_YOUR TASK_: A faithful, complete copy of the entries is the sole expected answer.

Saved data entries
☆ ☆ ☆ ☆

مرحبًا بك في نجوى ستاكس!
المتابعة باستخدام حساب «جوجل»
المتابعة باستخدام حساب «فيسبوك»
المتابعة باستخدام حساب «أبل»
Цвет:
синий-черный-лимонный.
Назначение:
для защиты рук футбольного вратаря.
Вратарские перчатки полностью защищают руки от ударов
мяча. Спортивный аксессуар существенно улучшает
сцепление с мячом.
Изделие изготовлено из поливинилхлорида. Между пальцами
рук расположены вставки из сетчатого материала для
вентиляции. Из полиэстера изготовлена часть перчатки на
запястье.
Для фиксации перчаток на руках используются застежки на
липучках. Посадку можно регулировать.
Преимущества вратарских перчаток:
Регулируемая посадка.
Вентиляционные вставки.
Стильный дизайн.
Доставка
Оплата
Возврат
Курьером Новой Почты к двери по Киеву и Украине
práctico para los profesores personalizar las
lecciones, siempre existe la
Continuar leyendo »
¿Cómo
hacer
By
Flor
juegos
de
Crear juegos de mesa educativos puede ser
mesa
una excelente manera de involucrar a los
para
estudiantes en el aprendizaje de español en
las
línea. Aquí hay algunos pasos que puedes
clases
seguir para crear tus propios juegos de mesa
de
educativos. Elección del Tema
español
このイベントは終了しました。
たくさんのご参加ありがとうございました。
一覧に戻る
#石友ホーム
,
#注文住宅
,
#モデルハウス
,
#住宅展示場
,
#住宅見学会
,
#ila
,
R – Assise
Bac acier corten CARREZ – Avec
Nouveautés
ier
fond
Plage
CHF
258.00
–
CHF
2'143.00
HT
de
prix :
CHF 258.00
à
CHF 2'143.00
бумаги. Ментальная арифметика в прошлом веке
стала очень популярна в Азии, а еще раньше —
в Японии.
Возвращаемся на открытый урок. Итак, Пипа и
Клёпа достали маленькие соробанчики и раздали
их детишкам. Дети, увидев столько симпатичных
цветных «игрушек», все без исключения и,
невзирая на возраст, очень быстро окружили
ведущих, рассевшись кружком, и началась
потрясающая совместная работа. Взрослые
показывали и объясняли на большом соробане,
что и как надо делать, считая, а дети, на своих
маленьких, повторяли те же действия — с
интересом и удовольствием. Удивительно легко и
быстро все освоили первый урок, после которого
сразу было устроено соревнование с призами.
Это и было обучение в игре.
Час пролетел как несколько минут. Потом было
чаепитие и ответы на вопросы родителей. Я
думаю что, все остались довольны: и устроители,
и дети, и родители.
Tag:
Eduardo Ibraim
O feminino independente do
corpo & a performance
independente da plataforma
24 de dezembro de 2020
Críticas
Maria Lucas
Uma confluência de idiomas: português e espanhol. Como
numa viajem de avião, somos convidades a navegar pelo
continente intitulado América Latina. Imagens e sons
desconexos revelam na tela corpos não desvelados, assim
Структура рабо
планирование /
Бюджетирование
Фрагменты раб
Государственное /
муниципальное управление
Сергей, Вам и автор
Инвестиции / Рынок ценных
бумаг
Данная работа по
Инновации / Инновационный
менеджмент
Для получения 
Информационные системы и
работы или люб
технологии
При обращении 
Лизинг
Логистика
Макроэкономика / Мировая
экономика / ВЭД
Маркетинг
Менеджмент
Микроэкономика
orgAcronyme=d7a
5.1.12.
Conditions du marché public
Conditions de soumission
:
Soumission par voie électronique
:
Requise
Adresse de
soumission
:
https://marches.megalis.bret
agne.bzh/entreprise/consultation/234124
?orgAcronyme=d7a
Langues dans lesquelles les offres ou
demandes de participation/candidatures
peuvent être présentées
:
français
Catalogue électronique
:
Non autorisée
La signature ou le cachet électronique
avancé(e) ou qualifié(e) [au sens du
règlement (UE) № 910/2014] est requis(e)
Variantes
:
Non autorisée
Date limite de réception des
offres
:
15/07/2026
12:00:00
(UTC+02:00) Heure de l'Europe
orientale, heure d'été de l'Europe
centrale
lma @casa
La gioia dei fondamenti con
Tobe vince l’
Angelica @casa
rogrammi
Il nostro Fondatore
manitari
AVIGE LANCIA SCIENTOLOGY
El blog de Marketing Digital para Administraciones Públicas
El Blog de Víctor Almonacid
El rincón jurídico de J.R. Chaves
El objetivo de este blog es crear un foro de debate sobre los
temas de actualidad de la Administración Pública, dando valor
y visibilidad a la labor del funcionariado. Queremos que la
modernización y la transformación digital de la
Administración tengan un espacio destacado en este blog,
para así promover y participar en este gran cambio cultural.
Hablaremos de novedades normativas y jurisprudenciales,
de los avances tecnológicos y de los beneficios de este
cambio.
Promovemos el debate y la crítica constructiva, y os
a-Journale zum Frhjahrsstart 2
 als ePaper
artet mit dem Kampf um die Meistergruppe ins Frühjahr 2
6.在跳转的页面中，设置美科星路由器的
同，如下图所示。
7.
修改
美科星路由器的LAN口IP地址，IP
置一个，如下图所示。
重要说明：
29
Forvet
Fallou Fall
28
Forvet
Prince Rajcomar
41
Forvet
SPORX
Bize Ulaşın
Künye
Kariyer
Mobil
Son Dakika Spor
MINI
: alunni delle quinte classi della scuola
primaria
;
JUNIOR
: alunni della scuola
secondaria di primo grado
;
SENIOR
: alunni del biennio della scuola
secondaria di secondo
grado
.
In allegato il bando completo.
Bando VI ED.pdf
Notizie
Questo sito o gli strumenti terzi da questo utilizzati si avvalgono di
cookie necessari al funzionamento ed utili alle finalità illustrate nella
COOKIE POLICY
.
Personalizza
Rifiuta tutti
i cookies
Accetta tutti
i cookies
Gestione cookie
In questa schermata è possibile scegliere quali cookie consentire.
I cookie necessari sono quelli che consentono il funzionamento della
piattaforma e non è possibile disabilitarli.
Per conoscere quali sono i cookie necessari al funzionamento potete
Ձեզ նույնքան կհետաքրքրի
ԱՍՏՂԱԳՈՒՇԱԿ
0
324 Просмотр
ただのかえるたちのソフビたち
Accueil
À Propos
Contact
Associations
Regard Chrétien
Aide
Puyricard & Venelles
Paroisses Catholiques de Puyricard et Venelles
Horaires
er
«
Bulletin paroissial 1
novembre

☆ ☆ ☆ ☆

_RESPONSE BELOW_:
مرحبًا بك في نجوى ستاكس!
المتابعة باستخدام حساب «جوجل»
المتابعة باستخدام حساب «فيسبوك»
المتابعة باستخدام حساب «أبل»
Цвет:
синий-черный-лимонный.
Назначение:
для защиты рук футбольного вратаря.
Вратарские перчатки полностью защищают руки от ударов
мяча. Спортивный аксессуар существенно улучшает
сцепление с мячом.
Изделие изготовлено из поливинилхлорида. Между пальцами
рук расположены вставки из сетчатого материала для
вентиляции. Из полиэстера изготовлена часть перчатки на
запястье.
Для фиксации перчаток на руках используются застежки на
липучках. Посадку можно регулировать.
Преимущества вратарских перчаток:
Регулируемая посадка.
Вентиляционные вставки.
Стильный дизайн.
Доставка
Оплата
Возврат
Курьером Новой Почты к двери по Киеву и Украине
práctico para los profesores personalizar las
lecciones, siempre existe la
Continuar leyendo »
¿Cómo
hacer
By
Flor
juegos
de
Crear juegos de mesa educativos puede ser
mesa
una excelente manera de involucrar a los
para
estudiantes en el aprendizaje de español en
las
línea. Aquí hay algunos pasos que puedes
clases
seguir para crear tus propios juegos de mesa
de
educativos. Elección del Tema
español
このイベントは終了しました。
たくさんのご参加ありがとうございました。
一覧に戻る
#石友ホーム
,
#注文住宅
,
#モデルハウス
,
#住宅展示場
,
#住宅見学会
,
#ila
,
R – Assise
Bac acier corten CARREZ – Avec
Nouveautés
ier
fond
Plage
CHF
258.00
–
CHF
2'143.00
HT
de
prix :
CHF 258.00
à
CHF 2'143.00
бумаги. Ментальная арифметика в прошлом веке
стала очень популярна в Азии, а еще раньше —
в Японии.
Возвращаемся на открытый урок. Итак, Пипа и
Клёпа достали маленькие соробанчики и раздали
их детишкам. Дети, увидев столько симпатичных
цветных «игрушек», все без исключения и,
невзирая на возраст, очень быстро окружили
ведущих, рассевшись кружком, и началась
потрясающая совместная работа. Взрослые
показывали и объясняли на большом соробане,
что и как надо делать, считая, а дети, на своих
маленьких, повторяли те же действия — с
интересом и удовольствием. Удивительно легко и
быстро все освоили первый урок, после которого
сразу было устроено соревнование с призами.
Это и было обучение в игре.
Час пролетел как несколько минут. Потом было
чаепитие и ответы на вопросы родителей. Я
думаю что, все остались довольны: и устроители,
и дети, и родители.
Tag:
Eduardo Ibraim
O feminino independente do
corpo & a performance
independente da plataforma
24 de dezembro de 2020
Críticas
Maria Lucas
Uma confluência de idiomas: português e espanhol. Como
numa viajem de avião, somos convidades a navegar pelo
continente intitulado América Latina. Imagens e sons
desconexos revelam na tela corpos não desvelados, assim
Структура рабо
планирование /
Бюджетирование
Фрагменты раб
Государственное /
муниципальное управление
Сергей, Вам и автор
Инвестиции / Рынок ценных
бумаг
Данная работа по
Инновации / Инновационный
менеджмент
Для получения 
Информационные системы и
работы или люб
технологии
При обращении 
Лизинг
Логистика
Макроэкономика / Мировая
экономика / ВЭД
Маркетинг
Менеджмент
Микроэкономика
orgAcronyme=d7a
5.1.12.
Conditions du marché public
Conditions de soumission
:
Soumission par voie électronique
:
Requise
Adresse de
soumission
:
https://marches.megalis.bret
agne.bzh/entreprise/consultation/234124
?orgAcronyme=d7a
Langues dans lesquelles les offres ou
demandes de participation/candidatures
peuvent être présentées
:
français
Catalogue électronique
:
Non autorisée
La signature ou le cachet électronique
avancé(e) ou qualifié(e) [au sens du
règlement (UE) № 910/2014] est requis(e)
Variantes
:
Non autorisée
Date limite de réception des
offres
:
15/07/2026
12:00:00
(UTC+02:00) Heure de l'Europe
orientale, heure d'été de l'Europe
centrale
lma @casa
La gioia dei fondamenti con
Tobe vince l’
Angelica @casa
rogrammi
Il nostro Fondatore
manitari
AVIGE LANCIA SCIENTOLOGY
El blog de Marketing Digital para Administraciones Públicas
El Blog de Víctor Almonacid
El rincón jurídico de J.R. Chaves
El objetivo de este blog es crear un foro de debate sobre los
temas de actualidad de la Administración Pública, dando valor
y visibilidad a la labor del funcionariado. Queremos que la
modernización y la transformación digital de la
Administración tengan un espacio destacado en este blog,
para así promover y participar en este gran cambio cultural.
Hablaremos de novedades normativas y jurisprudenciales,
de los avances tecnológicos y de los beneficios de este
cambio.
Promovemos el debate y la crítica constructiva, y os
a-Journale zum Frhjahrsstart 2
 als ePaper
artet mit dem Kampf um die Meistergruppe ins Frühjahr 2
6.在跳转的页面中，设置美科星路由器的
同，如下图所示。
7.
修改
美科星路由器的LAN口IP地址，IP
置一个，如下图所示。
重要说明：
29
Forvet
Fallou Fall
28
Forvet
Prince Rajcomar
41
Forvet
SPORX
Bize Ulaşın
Künye
Kariyer
Mobil
Son Dakika Spor
MINI
: alunni delle quinte classi della scuola
primaria
;
JUNIOR
: alunni della scuola
secondaria di primo grado
;
SENIOR
: alunni del biennio della scuola
secondaria di secondo
grado
.
In allegato il bando completo.
Bando VI ED.pdf
Notizie
Questo sito o gli strumenti terzi da questo utilizzati si avvalgono di
cookie necessari al funzionamento ed utili alle finalità illustrate nella
COOKIE POLICY
.
Personalizza
Rifiuta tutti
i cookies
Accetta tutti
i cookies
Gestione cookie
In questa schermata è possibile scegliere quali cookie consentire.
I cookie necessari sono quelli che consentono il funzionamento della
piattaforma e non è possibile disabilitarli.
Per conoscere quali sono i cookie necessari al funzionamento potete
Ձեզ նույնքան կհետաքրքրի
ԱՍՏՂԱԳՈՒՇԱԿ
0
324 Просмотр
ただのかえるたちのソフビたち
Accueil
À Propos
Contact
Associations
Regard Chrétien
Aide
Puyricard & Venelles
Paroisses Catholiques de Puyricard et Venelles
Horaires
er
«
Bulletin paroissial 1
novembre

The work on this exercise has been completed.